**Selected extract**:
•••••
In the peace treaty, the United States got Cuba, the Philippines, Guam, and Puerto Rico

Their coverage of the war itself is quite good, as they cover events in both theaters of war; using re-enactments to fill in the gaps in the visual record, because the video cameras of the time could not record the fighting itself due to technological limitations. There are, however, many photographs; and they make good use of them in Ken Burns style. Their coverage of the peace treaty appropriately mentions that the U.S. got Guam and Puerto Rico - which are important American territories to this day - in addition to Cuba and the Philippines. I was also glad that they covered the Philippine-American War, a guerrilla conflict which continued some four years after the main war was over (ending in 1902). They cover the American atrocities of the occupation (a favorite topic for liberal PBS), and draw parallels between the Yankee troops and those of the Spanish. Their biggest omission in this area was that they did not even mention the Moro Rebellion in the Philippines, which lasted through 1913. I understand they have a lot of territory to cover, and only two hours in which to do it; but even a brief sentence or two mentioning the Moro Rebellion would have given some completeness to the documentary.


The biggest weakness of the documentary is ... the music

The biggest weakness of the documentary, though, is actually the music - they choose large numbers of period songs with lyrics about the war (often sentimental tunes), whose moods do not always match the subject. Ken Burns does a much better job with period music in "The Civil War"; because with the exception of "The Battle Hymn of the Republic," he does not focus on the lyrics of the songs, but only uses their tunes. The music is relegated to the background, which is where it belongs in a documentary focused on a war. It belongs front and center when it is the topic (as in Ken Burns' "Jazz"), but when the topic is something else, it's usually more appropriate to have the music in the background. More importantly, Ken Burns has his musicians re-interpret the tunes to fit the moods of the scenes (how many ways did we hear "Take Me Out To The Ballgame" in his epic history of baseball?), and the tunes thus do not get in the way of the subject as they do in this documentary.
•••••
Dataset items
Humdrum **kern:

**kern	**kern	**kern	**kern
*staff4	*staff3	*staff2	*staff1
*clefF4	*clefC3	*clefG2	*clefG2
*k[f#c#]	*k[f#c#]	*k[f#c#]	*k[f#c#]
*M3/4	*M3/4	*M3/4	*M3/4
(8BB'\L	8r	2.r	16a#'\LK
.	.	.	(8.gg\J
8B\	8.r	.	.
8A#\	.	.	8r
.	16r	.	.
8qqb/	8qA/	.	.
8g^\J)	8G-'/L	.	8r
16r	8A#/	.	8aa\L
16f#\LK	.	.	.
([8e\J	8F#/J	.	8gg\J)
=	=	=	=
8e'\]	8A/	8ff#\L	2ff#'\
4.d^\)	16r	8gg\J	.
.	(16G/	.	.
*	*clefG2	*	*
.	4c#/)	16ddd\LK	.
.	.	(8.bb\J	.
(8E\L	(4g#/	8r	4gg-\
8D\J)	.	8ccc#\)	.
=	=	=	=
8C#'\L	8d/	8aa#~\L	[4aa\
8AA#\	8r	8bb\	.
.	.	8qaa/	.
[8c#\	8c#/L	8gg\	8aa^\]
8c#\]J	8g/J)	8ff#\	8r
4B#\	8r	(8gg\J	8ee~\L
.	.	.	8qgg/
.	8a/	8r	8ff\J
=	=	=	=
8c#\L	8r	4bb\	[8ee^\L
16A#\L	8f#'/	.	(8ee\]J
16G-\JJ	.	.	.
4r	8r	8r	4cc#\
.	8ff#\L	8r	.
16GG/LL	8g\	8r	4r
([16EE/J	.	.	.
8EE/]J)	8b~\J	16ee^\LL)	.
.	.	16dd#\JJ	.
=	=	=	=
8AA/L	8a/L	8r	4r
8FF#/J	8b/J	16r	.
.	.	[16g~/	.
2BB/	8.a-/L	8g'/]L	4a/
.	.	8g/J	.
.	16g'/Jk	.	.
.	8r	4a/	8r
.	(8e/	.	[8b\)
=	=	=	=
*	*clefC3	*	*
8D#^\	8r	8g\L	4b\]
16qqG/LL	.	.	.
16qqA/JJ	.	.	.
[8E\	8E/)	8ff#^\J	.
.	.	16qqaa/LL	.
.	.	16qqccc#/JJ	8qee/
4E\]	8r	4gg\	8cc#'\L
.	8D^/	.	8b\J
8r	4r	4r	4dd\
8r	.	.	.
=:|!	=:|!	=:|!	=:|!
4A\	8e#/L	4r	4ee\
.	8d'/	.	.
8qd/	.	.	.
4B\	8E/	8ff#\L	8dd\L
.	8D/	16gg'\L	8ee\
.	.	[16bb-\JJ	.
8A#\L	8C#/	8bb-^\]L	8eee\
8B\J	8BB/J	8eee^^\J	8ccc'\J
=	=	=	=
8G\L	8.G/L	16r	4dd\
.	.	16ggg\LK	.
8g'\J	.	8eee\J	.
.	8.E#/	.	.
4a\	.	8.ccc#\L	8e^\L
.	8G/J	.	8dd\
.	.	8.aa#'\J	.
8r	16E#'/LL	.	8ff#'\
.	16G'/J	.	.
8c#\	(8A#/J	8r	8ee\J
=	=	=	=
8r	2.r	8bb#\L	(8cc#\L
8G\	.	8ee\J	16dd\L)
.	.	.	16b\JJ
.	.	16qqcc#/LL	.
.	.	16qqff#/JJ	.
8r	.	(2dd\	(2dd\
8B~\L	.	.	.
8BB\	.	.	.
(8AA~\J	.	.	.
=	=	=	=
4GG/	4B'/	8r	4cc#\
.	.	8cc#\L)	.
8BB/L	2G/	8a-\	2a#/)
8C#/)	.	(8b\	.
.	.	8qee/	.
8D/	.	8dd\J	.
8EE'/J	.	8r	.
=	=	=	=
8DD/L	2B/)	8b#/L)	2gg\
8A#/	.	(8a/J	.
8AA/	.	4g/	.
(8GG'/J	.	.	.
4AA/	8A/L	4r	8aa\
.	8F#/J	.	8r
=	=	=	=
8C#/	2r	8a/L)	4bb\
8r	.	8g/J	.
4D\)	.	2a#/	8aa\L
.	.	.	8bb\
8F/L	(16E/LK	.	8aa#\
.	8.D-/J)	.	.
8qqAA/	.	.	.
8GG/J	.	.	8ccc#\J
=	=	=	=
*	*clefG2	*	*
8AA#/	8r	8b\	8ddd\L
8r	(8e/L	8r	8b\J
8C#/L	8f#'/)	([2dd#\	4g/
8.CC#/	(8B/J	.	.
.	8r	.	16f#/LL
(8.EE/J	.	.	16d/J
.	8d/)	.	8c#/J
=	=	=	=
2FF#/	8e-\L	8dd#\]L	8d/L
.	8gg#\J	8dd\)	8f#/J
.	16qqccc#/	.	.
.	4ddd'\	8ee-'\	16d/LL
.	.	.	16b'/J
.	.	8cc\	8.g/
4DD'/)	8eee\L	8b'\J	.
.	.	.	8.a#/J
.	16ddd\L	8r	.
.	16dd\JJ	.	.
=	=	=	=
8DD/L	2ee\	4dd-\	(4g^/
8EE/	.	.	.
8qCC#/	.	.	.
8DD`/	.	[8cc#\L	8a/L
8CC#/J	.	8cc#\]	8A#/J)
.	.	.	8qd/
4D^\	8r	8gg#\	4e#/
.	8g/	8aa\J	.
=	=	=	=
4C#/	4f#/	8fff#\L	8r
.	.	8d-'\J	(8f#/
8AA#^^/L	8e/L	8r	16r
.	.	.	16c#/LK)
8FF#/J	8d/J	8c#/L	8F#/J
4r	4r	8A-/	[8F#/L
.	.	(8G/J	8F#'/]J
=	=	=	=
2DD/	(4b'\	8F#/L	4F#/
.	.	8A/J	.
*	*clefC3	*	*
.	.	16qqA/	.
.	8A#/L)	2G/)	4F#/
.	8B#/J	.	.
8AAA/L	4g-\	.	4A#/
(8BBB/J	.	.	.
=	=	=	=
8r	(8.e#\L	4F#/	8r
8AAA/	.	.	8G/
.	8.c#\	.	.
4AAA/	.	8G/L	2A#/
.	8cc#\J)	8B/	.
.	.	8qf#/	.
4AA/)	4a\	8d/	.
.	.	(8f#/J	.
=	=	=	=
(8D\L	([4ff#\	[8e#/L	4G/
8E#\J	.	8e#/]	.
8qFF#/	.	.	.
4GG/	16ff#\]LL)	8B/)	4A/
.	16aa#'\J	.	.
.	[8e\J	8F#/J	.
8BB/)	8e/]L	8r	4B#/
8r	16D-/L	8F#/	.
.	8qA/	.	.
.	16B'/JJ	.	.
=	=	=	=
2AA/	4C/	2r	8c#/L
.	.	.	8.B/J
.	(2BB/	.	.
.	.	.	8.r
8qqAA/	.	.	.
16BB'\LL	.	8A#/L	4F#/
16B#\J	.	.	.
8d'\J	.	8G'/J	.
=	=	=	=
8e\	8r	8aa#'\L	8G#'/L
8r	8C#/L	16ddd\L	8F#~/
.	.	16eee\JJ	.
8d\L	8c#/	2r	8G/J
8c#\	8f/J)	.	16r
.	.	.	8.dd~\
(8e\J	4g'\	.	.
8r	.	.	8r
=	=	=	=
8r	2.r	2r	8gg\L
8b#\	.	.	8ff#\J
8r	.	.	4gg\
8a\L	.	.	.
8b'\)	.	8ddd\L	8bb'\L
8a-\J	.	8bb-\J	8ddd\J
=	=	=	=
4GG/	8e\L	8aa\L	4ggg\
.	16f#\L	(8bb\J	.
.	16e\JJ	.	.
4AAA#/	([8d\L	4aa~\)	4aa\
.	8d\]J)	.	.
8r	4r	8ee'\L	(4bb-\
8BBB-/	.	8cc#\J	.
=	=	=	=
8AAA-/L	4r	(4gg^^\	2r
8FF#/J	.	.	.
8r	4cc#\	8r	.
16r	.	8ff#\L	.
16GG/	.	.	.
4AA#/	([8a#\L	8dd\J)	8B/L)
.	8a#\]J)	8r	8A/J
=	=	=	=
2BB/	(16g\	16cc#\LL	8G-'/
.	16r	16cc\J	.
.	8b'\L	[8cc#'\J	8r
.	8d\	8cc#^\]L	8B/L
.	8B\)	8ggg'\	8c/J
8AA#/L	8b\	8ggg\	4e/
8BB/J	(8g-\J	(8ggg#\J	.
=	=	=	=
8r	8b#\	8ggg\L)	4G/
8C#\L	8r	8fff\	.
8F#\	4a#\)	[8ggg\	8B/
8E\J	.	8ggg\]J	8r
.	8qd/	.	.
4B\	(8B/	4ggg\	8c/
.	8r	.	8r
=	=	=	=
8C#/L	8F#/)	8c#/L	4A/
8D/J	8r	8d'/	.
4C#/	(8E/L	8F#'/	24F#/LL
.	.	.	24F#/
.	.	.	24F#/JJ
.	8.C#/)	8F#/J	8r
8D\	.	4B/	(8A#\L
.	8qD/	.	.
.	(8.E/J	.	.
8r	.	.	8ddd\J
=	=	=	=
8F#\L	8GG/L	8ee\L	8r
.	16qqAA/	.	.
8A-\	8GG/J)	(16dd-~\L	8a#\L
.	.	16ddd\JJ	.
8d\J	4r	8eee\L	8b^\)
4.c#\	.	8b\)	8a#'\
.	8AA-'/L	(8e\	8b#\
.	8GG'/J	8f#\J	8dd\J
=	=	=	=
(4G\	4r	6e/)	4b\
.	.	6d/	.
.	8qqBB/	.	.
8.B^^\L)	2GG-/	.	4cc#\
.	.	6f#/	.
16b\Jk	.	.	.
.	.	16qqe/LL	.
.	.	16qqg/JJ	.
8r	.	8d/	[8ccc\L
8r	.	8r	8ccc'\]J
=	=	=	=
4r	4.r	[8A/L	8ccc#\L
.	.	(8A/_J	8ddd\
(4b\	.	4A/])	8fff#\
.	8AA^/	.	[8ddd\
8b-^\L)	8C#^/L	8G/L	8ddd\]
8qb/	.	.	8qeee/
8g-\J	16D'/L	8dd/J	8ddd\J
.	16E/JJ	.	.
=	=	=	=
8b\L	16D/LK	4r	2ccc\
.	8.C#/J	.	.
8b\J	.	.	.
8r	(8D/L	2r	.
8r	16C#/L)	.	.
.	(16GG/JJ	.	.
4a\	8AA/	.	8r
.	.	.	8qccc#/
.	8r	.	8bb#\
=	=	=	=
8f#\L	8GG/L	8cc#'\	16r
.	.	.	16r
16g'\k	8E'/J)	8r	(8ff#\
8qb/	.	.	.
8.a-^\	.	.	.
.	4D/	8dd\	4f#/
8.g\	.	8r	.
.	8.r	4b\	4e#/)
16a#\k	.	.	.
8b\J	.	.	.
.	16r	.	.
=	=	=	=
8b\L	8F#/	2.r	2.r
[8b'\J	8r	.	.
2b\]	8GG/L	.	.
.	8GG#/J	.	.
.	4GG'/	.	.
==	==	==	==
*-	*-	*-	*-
•••••
**Directions**:
According to the war documentary review, which territories did the United States gain in the peace treaty? Name all of them.

**Task response**:
Cuba, the Philippines, Guam, and Puerto Rico.